There is a mix of different ways to teach online, and through Schoology, yet teachers stick to the mold, and put formerly printed assignments online, and students type their answers. Writing has been known to help people remember more than speaking. Taking notes was a reflection of this, taking notes on paper, using a pen, was a common class time activity, and a decent way to learn. Nowadays, students have guided notes, where most of the words are filled in, and the student only has to write a few words here and there. Teachers also have printed out notes, no writing needed at all. Test Review worksheets are becoming less helpful, will the answers filled in, and already found for the student, meaning very little is remembered after the test. Long term remembering is a thing of the past with how things are after COVID. Teacher’s have used this method to teach every subject, as it was successful. Now, however, the notes students have for most classes rarely help anyone, and can even be harmful to the students, as they aren’t learning the skills of note taking, which they may need in jobs, or college. 

Basic skills like this are slowly dropping from classes, yet some have never been taught, no matter how far someone may look back. Life skills like how to find a job are only offered in electives you won’t have to take. At North High, we offer these programs in electives such as “Career Writing”, where you learn these essential skills. Making a resume, meeting notes. In AVID you learn how to apply for scholarships and how to be organized. Life enrichment classes should be offered. Life long skills are missing from school, and are replaced by requirements for math you won’t remember after the student graduates, and complicated science you’d only need to know if you choose to go down a science path. Things perfect for elective classes. 

Students don’t know what’s best for them. They know what’s easiest. Any student falls into the trap of easy, not best. Easier classes, or doing the bare minimum. Online classes, and these different programs students use, are easier for everyone involved. However, teachers are starting to notice that what students wish for, isn’t the best for them. The guided notes have left students unable to take standard notes, using just slides and a blank piece of paper. 

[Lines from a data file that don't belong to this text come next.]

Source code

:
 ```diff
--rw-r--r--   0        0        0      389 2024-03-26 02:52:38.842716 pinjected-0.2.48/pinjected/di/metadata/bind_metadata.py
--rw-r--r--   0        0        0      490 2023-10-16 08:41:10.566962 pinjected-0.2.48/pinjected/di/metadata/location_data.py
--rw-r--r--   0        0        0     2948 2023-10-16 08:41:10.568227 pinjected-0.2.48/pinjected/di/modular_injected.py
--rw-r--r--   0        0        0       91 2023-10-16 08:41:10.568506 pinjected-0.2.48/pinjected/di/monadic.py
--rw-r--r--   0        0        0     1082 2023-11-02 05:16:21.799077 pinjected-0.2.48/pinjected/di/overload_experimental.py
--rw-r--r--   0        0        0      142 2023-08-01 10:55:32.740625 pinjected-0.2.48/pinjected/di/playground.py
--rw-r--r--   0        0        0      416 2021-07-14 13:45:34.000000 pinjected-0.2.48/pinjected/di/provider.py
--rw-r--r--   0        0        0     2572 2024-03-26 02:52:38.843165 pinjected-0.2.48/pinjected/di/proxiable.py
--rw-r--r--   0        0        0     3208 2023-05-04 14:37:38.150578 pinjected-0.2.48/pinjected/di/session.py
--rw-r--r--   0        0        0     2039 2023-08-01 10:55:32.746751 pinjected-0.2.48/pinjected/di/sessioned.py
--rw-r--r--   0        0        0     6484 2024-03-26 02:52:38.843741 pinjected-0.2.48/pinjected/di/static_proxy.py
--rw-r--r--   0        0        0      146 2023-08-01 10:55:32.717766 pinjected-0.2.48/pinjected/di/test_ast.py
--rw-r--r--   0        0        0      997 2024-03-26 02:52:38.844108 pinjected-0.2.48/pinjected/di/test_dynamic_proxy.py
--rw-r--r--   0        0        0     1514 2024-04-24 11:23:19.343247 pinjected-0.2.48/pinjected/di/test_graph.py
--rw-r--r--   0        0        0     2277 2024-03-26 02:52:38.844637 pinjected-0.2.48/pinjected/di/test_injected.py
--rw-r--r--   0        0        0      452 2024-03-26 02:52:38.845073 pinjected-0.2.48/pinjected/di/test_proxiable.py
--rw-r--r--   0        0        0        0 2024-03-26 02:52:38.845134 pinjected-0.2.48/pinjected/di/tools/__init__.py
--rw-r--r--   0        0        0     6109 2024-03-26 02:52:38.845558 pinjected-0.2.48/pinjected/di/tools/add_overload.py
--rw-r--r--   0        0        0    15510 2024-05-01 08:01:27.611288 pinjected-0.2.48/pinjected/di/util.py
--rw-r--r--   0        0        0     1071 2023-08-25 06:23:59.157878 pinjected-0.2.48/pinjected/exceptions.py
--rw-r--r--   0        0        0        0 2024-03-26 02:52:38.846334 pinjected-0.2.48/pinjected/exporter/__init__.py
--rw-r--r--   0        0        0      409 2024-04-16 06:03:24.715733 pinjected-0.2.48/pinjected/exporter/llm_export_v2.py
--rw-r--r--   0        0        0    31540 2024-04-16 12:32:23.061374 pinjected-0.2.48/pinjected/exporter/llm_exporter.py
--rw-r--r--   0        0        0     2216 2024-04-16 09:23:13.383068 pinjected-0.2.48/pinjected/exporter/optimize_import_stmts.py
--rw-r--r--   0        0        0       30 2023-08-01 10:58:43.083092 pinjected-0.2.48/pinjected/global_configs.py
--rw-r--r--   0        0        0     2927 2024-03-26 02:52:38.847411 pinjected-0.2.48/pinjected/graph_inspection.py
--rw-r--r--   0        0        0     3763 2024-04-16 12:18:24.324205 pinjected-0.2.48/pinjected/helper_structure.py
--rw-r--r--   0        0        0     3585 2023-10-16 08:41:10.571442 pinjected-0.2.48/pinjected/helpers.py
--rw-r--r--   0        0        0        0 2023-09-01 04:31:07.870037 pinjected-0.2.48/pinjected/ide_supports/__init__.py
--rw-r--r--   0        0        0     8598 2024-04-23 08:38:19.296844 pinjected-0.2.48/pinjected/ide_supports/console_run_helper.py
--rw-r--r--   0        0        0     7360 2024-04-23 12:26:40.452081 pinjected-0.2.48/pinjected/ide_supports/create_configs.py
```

Students themselves aren’t doing the best for themselves anymore. Phones are a common thing used every minute of every day. Nearly 7 hours of screen time daily, Exploding Topics reports. Over one fourth of a full day, 24 hours. Students are also losing sleep, going to sleep later and later. National Children’s reports, seven hours and dropping, when the average teenager needs 9 ½ hours of sleep every night. Between video games, TikTok, students have less energy for school. If the student is online school only, they make their own schedule, causing them to have a chaotic sleep pattern. 

School doesn’t need to go back to how it was before COVID, it needs to move forward to help these students, to be the wind under their wings, not the rain pelting them from above. Students are behind because of the pandemic, and teachers, admin, and other school staff aren’t coming up with new ways to learn, just using what’s already out there. Student’s education is never one solid way. Each student is their own person, and this society needs to move with them, one way will not work with every student. Each student has different needs. Who’s first to move forward?